Data engineers build massive reservoirs for big data. They develop, construct, test and maintain data architecture and have a large role to play in a data environment. They make useful data available to data scientists to further analyse. With the payscale reaching as high as ₹11,25,000 per annum, the role has gained much importance in the last couple of years. Here’s a deep dive into the role that a data engineer has in an organisation.
Role Of A Data Engineer
A data engineer is needed to design, build, install, test and maintain highly scalable data management systems and ensure that their data management satisfies the business requirements. They build high-performance algorithms and models to pass it on to data scientists to analyse, before which they make the data useful out of the raw data. Their job is to recommend ways to improve data reliability, efficiency and quality. They use data to discover tasks that can be automated Their ultimate aim is to provide clean, usable data to whoever may require it.
Data Engineers are tasked with managing and organising data, while also keeping an eye out for trends or inconsistencies that will impact business goals.
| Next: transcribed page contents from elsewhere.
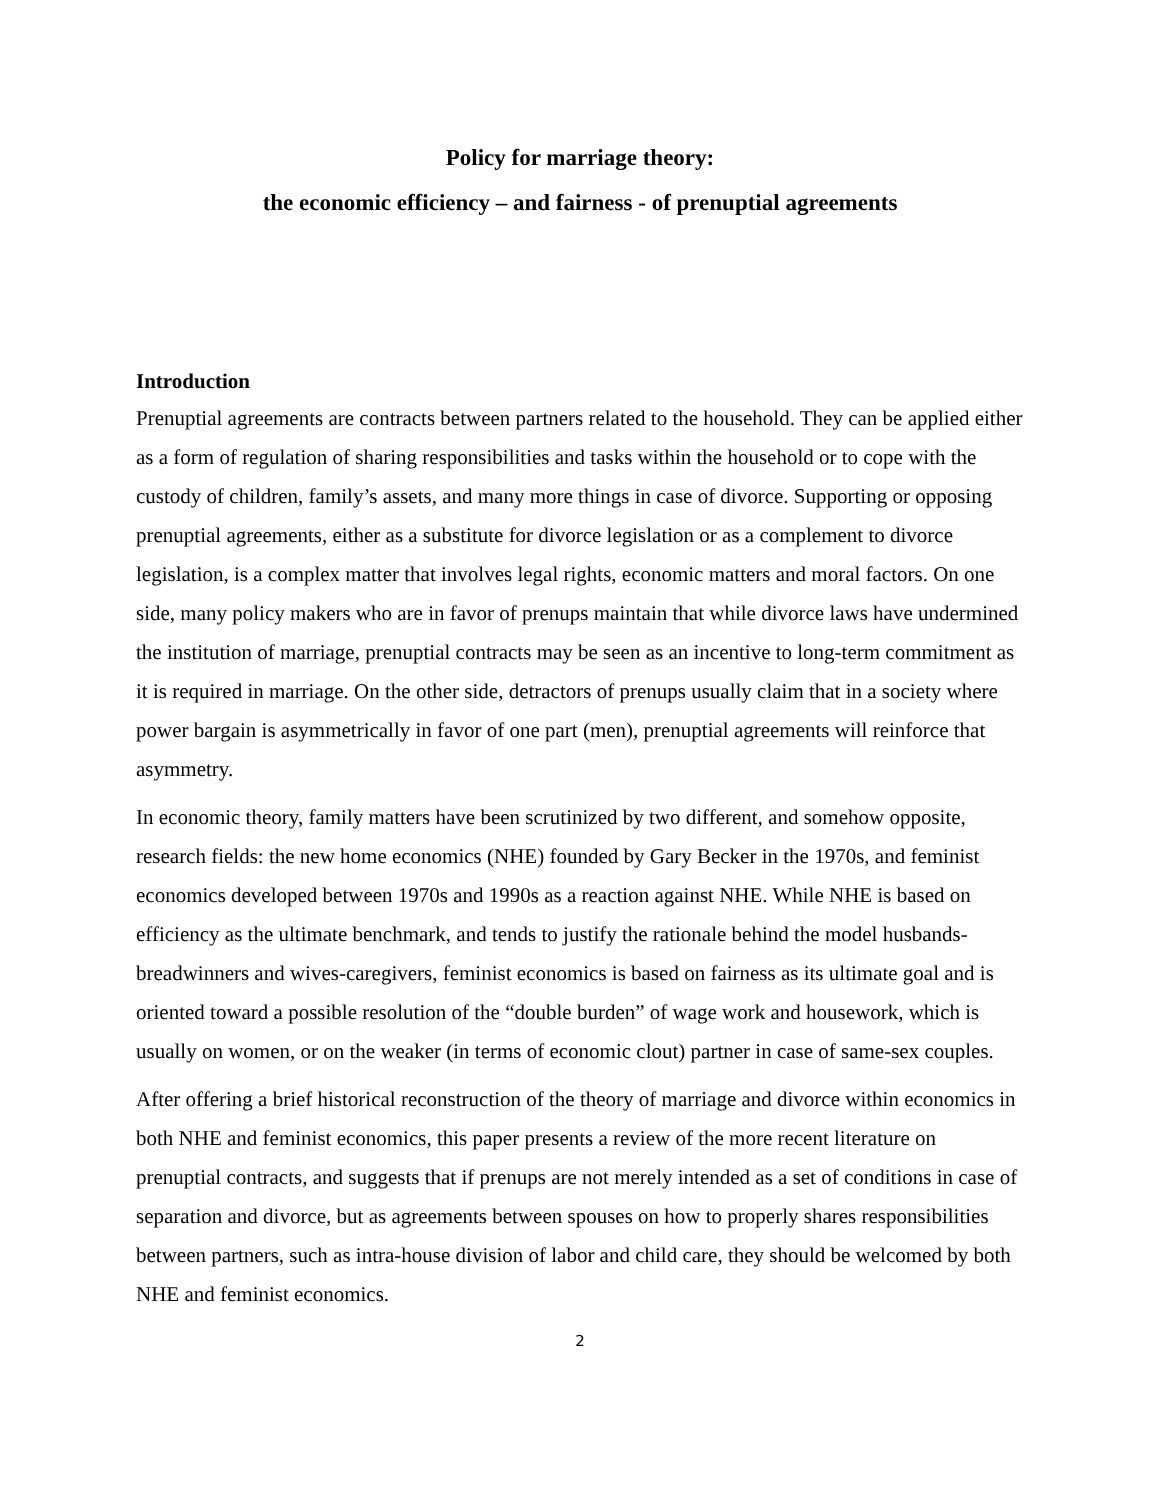Policy for marriage theory:
the economic efficiency – and fairness - of prenuptial agreements
Introduction
Prenuptial agreements are contracts between partners related to the household. They can be applied either as a form of regulation of sharing responsibilities and tasks within the household or to cope with the custody of children, family’s assets, and many more things in case of divorce. Supporting or opposing prenuptial agreements, either as a substitute for divorce legislation or as a complement to divorce legislation, is a complex matter that involves legal rights, economic matters and moral factors. On one side, many policy makers who are in favor of prenups maintain that while divorce laws have undermined the institution of marriage, prenuptial contracts may be seen as an incentive to long-term commitment as it is required in marriage. On the other side, detractors of prenups usually claim that in a society where power bargain is asymmetrically in favor of one part (men), prenuptial agreements will reinforce that asymmetry.
In economic theory, family matters have been scrutinized by two different, and somehow opposite, research fields: the new home economics (NHE) founded by Gary Becker in the 1970s, and feminist economics developed between 1970s and 1990s as a reaction against NHE. While NHE is based on efficiency as the ultimate benchmark, and tends to justify the rationale behind the model husbands-breadwinners and wives-caregivers, feminist economics is based on fairness as its ultimate goal and is oriented toward a possible resolution of the “double burden” of wage work and housework, which is usually on women, or on the weaker (in terms of economic clout) partner in case of same-sex couples.
After offering a brief historical reconstruction of the theory of marriage and divorce within economics in both NHE and feminist economics, this paper presents a review of the more recent literature on prenuptial contracts, and suggests that if prenups are not merely intended as a set of conditions in case of separation and divorce, but as agreements between spouses on how to properly shares responsibilities between partners, such as intra-house division of labor and child care, they should be welcomed by both NHE and feminist economics.
2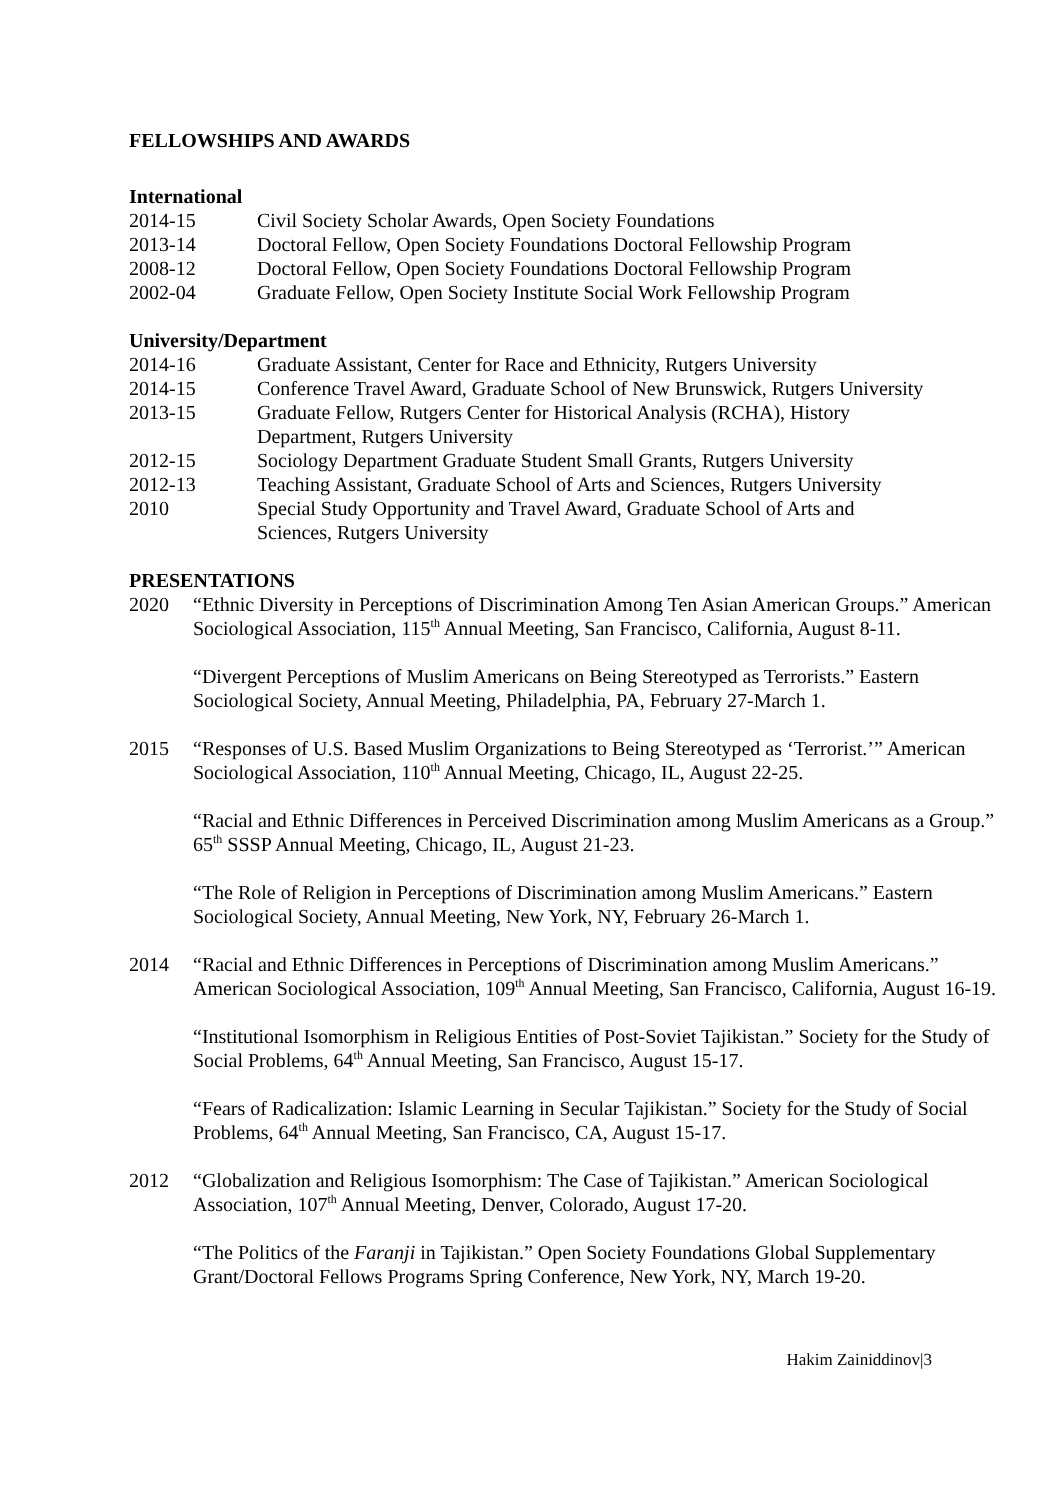FELLOWSHIPS AND AWARDS
International
2014-15 Civil Society Scholar Awards, Open Society Foundations
2013-14 Doctoral Fellow, Open Society Foundations Doctoral Fellowship Program
2008-12 Doctoral Fellow, Open Society Foundations Doctoral Fellowship Program
2002-04 Graduate Fellow, Open Society Institute Social Work Fellowship Program
University/Department
2014-16 Graduate Assistant, Center for Race and Ethnicity, Rutgers University
2014-15 Conference Travel Award, Graduate School of New Brunswick, Rutgers University
2013-15 Graduate Fellow, Rutgers Center for Historical Analysis (RCHA), History
Department, Rutgers University
2012-15 Sociology Department Graduate Student Small Grants, Rutgers University
2012-13 Teaching Assistant, Graduate School of Arts and Sciences, Rutgers University
2010 Special Study Opportunity and Travel Award, Graduate School of Arts and
Sciences, Rutgers University
PRESENTATIONS
2020 “Ethnic Diversity in Perceptions of Discrimination Among Ten Asian American Groups.” American Sociological Association, 115<sup>th</sup> Annual Meeting, San Francisco, California, August 8-11.
“Divergent Perceptions of Muslim Americans on Being Stereotyped as Terrorists.” Eastern Sociological Society, Annual Meeting, Philadelphia, PA, February 27-March 1.
2015 “Responses of U.S. Based Muslim Organizations to Being Stereotyped as ‘Terrorist.’” American Sociological Association, 110<sup>th</sup> Annual Meeting, Chicago, IL, August 22-25.
“Racial and Ethnic Differences in Perceived Discrimination among Muslim Americans as a Group.” 65<sup>th</sup> SSSP Annual Meeting, Chicago, IL, August 21-23.
“The Role of Religion in Perceptions of Discrimination among Muslim Americans.” Eastern Sociological Society, Annual Meeting, New York, NY, February 26-March 1.
2014 “Racial and Ethnic Differences in Perceptions of Discrimination among Muslim Americans.” American Sociological Association, 109<sup>th</sup> Annual Meeting, San Francisco, California, August 16-19.
“Institutional Isomorphism in Religious Entities of Post-Soviet Tajikistan.” Society for the Study of Social Problems, 64<sup>th</sup> Annual Meeting, San Francisco, August 15-17.
“Fears of Radicalization: Islamic Learning in Secular Tajikistan.” Society for the Study of Social Problems, 64<sup>th</sup> Annual Meeting, San Francisco, CA, August 15-17.
2012 “Globalization and Religious Isomorphism: The Case of Tajikistan.” American Sociological Association, 107<sup>th</sup> Annual Meeting, Denver, Colorado, August 17-20.
“The Politics of the Faranji in Tajikistan.” Open Society Foundations Global Supplementary Grant/Doctoral Fellows Programs Spring Conference, New York, NY, March 19-20.
Hakim Zainiddinov|3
It’s a highly technical position, requiring experience and skills in areas like programming, mathematics and computer science. But data engineers also need soft skills to communicate data trends to others in the organisation and to help the business make use of the data it collects. Some of the most common responsibilities for a data engineer include:
Data ingestion is a process by which data is moved from one or more sources to a destination where it can be stored and further analysed. The data might be in different formats and come from various sources, including RDBMS, other types of databases, S3 buckets, CSVs, or from streams. Since the data comes from different places, it needs to be cleansed and transformed in a way that allows you to analyse it together with data from other sources. Otherwise, your data is like a bunch of puzzle pieces that don’t fit together. A Data Engineer would need to know how to efficiently extract the data from a source, including multiple approaches for both batch and real-time extraction. Additionally, they need to know about both standard connections.
2.Data Synchronisation and Transformation:
Incremental loading of data is always supported and so data engineers are known to know how to detect changes in source data, merge and sync changed data from sources into a big data environment. They are also responsible for the integration and transformation of the data for a specific use case.
When data engineering teams implement a set of tools for data ingestion, sync, transformation, and models, they need to be aware of data governance concepts and be sure that the tooling and platform also support the need for good governance.
Data pipelines must be both scalable and efficient. The ability and understanding of how to optimise the performance of an individual data pipeline and the overall system are a higher-level data engineering skill. In order to optimise the performance of queries and the creation of reports and interactive dashboards, the data engineering group needs to know how to denormalise, partition, index data models or understand tools and concepts regarding in-memory models.
Here are some of the languages and tools that a data engineer, in general, is expected to be well-versed with.
- Software development: R, Python, Java
- Data warehouse
- Data modelling
- Big data analytics
- ETL (extra, transform, load)
- Apache Spark, Apache Hadoop
The Changing Role Of A Data Engineer
Earlier data engineers had to extract the data from operational systems and pipe it somewhere that data analysts could have access. They were the very first people to handle the data. Their job was to make the available raw data easy to analyse to data scientists, by transforming the data in some form.